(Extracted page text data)
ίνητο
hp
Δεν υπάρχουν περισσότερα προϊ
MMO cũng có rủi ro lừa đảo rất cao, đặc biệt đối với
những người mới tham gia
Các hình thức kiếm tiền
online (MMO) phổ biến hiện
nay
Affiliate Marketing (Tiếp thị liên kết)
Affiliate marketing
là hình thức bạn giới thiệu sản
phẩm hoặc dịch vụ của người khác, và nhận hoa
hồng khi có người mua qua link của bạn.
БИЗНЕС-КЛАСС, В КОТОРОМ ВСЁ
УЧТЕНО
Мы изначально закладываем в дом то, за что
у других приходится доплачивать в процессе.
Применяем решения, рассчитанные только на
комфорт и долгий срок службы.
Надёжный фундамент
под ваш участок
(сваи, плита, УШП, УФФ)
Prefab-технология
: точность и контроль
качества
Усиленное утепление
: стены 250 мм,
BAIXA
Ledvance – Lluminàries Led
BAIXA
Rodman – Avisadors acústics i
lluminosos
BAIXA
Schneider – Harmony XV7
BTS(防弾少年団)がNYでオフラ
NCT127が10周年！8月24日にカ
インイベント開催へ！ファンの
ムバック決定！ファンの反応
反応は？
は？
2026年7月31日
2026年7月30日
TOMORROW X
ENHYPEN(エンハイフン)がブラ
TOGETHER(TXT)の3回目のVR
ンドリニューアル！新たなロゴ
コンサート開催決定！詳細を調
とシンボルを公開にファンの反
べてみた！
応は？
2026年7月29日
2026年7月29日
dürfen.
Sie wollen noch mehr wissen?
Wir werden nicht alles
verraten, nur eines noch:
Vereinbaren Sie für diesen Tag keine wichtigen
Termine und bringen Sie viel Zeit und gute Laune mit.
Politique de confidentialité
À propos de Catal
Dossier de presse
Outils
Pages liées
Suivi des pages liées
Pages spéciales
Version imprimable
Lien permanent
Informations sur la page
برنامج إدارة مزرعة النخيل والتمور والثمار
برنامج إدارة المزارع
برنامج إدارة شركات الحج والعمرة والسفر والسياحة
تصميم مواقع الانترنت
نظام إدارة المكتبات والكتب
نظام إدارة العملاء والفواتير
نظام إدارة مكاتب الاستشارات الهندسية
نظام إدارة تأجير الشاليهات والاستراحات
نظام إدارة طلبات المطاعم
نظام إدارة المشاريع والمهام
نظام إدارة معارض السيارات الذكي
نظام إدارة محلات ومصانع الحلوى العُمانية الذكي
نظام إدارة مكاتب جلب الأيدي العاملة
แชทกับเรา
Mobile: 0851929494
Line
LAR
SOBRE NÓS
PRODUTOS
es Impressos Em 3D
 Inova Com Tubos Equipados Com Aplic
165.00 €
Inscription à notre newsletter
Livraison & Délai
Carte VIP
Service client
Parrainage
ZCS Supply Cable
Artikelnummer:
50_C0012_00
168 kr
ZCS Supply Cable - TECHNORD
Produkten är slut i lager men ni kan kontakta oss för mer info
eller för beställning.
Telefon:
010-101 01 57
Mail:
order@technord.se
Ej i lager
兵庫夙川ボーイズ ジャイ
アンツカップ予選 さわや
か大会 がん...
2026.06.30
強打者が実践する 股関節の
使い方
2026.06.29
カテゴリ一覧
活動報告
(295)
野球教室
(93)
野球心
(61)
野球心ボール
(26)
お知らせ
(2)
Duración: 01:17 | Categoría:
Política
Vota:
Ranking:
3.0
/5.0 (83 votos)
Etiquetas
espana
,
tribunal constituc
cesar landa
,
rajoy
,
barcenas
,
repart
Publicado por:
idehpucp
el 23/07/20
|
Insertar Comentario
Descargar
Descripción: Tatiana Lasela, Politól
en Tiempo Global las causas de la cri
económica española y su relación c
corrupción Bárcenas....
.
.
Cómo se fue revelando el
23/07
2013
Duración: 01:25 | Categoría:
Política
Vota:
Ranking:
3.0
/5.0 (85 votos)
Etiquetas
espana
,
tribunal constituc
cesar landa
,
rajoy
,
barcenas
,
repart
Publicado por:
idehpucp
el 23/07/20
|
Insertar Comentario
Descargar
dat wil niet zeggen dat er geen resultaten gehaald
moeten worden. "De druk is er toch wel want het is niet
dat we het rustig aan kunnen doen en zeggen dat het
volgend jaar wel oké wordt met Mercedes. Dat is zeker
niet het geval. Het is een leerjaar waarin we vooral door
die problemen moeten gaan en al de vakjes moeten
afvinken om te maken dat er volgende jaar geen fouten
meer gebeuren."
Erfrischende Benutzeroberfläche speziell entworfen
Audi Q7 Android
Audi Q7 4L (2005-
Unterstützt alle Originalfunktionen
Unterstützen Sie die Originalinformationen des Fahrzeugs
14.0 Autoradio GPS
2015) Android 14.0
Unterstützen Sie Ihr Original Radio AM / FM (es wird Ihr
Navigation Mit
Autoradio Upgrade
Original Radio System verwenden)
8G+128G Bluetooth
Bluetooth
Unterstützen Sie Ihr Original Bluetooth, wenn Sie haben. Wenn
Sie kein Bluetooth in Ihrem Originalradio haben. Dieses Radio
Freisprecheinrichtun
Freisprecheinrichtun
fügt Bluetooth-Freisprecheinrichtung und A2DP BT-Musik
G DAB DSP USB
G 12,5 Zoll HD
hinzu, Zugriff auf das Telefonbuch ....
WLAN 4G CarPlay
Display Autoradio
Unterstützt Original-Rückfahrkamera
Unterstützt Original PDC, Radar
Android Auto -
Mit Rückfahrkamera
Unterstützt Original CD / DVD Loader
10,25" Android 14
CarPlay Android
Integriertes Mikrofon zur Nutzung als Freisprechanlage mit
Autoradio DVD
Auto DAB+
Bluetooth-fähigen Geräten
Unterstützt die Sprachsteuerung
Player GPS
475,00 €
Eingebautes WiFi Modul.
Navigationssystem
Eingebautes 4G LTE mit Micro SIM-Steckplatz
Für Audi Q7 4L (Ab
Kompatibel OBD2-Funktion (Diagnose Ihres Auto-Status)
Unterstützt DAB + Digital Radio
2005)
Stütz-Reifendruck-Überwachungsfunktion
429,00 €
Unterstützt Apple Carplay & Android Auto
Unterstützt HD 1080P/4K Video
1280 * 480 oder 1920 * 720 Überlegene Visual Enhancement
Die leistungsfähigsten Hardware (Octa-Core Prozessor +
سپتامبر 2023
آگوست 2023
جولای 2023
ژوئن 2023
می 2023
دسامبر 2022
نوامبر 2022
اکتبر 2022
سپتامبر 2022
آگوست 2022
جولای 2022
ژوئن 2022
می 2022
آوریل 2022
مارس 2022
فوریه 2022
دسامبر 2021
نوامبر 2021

Description of the task:
Scan the entries above for the word "Categoría", then copy every line in which it occurs.

Response to the task:
Duración: 01:17 | Categoría:
Duración: 01:25 | Categoría:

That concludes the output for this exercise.